■ **WHAT TO PRODUCE**:
Leave the images aside and output every entry exactly.

■ **LISTED RECORDS**:
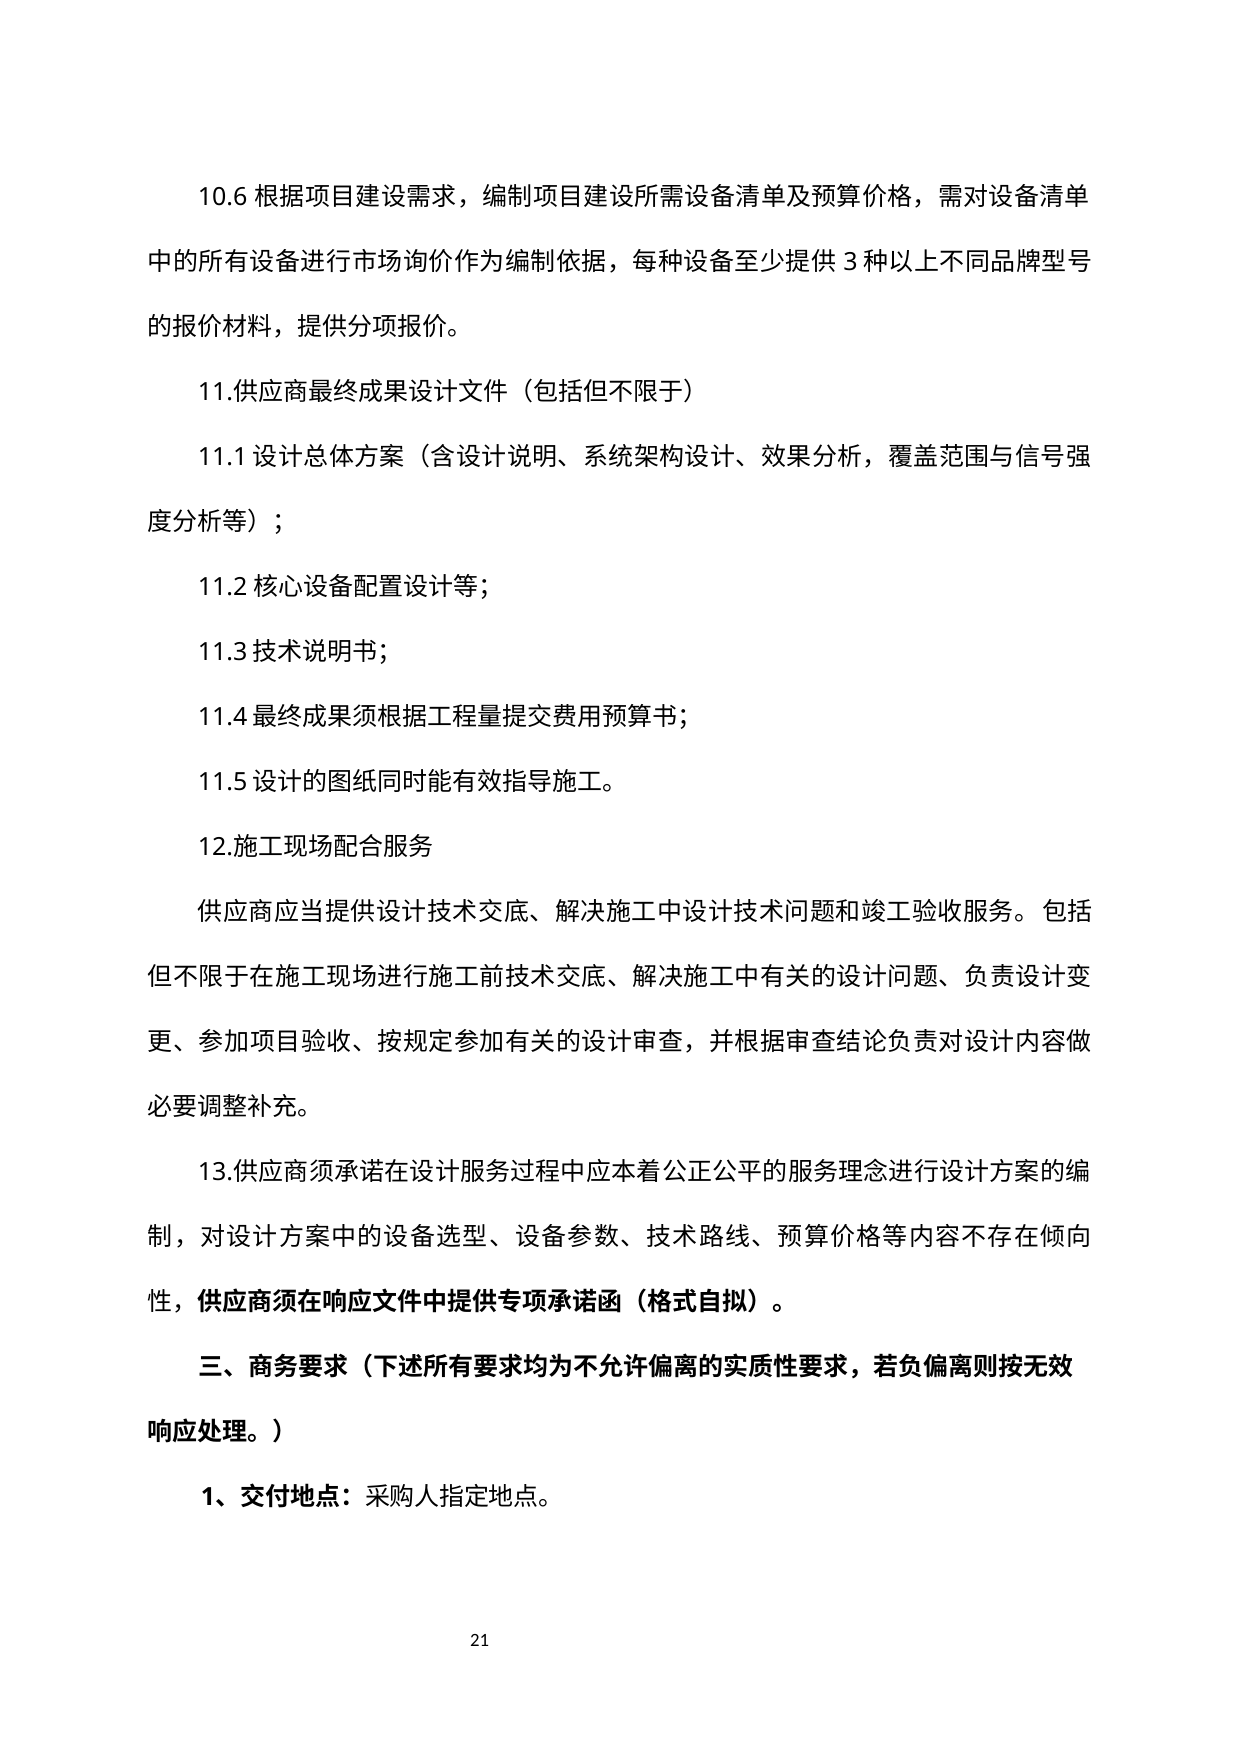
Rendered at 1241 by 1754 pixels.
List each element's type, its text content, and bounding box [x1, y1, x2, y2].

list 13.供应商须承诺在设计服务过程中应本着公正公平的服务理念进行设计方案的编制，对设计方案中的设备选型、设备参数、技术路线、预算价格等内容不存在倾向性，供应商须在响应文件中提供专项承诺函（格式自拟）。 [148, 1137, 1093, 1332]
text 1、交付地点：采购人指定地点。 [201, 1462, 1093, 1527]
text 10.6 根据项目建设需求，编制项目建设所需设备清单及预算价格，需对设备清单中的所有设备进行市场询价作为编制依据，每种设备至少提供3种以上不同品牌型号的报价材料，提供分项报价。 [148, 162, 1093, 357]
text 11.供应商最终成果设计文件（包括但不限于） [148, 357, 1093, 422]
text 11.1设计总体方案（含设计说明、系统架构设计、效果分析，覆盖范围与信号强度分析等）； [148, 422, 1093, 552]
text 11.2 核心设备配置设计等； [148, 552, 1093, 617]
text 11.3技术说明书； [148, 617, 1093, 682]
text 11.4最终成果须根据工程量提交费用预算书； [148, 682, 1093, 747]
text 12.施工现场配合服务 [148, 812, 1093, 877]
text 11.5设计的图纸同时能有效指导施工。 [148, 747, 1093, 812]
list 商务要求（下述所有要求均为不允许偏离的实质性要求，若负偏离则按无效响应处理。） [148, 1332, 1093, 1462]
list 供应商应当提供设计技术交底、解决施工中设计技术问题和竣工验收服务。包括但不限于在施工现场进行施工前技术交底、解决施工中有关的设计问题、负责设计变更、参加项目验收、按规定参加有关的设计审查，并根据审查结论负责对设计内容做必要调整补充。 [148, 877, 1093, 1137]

■ **REPLY**:
Rendered at 1241 by 1754 pixels.
List each element's type, its text content, and bounding box [x1, y1, x2, y2].

list 13.供应商须承诺在设计服务过程中应本着公正公平的服务理念进行设计方案的编制，对设计方案中的设备选型、设备参数、技术路线、预算价格等内容不存在倾向性，供应商须在响应文件中提供专项承诺函（格式自拟）。 [148, 1137, 1093, 1332]
text 1、交付地点：采购人指定地点。 [201, 1462, 1093, 1527]
text 10.6 根据项目建设需求，编制项目建设所需设备清单及预算价格，需对设备清单中的所有设备进行市场询价作为编制依据，每种设备至少提供3种以上不同品牌型号的报价材料，提供分项报价。 [148, 162, 1093, 357]
text 11.供应商最终成果设计文件（包括但不限于） [148, 357, 1093, 422]
text 11.1设计总体方案（含设计说明、系统架构设计、效果分析，覆盖范围与信号强度分析等）； [148, 422, 1093, 552]
text 11.2 核心设备配置设计等； [148, 552, 1093, 617]
text 11.3技术说明书； [148, 617, 1093, 682]
text 11.4最终成果须根据工程量提交费用预算书； [148, 682, 1093, 747]
text 12.施工现场配合服务 [148, 812, 1093, 877]
text 11.5设计的图纸同时能有效指导施工。 [148, 747, 1093, 812]
list 商务要求（下述所有要求均为不允许偏离的实质性要求，若负偏离则按无效响应处理。） [148, 1332, 1093, 1462]
list 供应商应当提供设计技术交底、解决施工中设计技术问题和竣工验收服务。包括但不限于在施工现场进行施工前技术交底、解决施工中有关的设计问题、负责设计变更、参加项目验收、按规定参加有关的设计审查，并根据审查结论负责对设计内容做必要调整补充。 [148, 877, 1093, 1137]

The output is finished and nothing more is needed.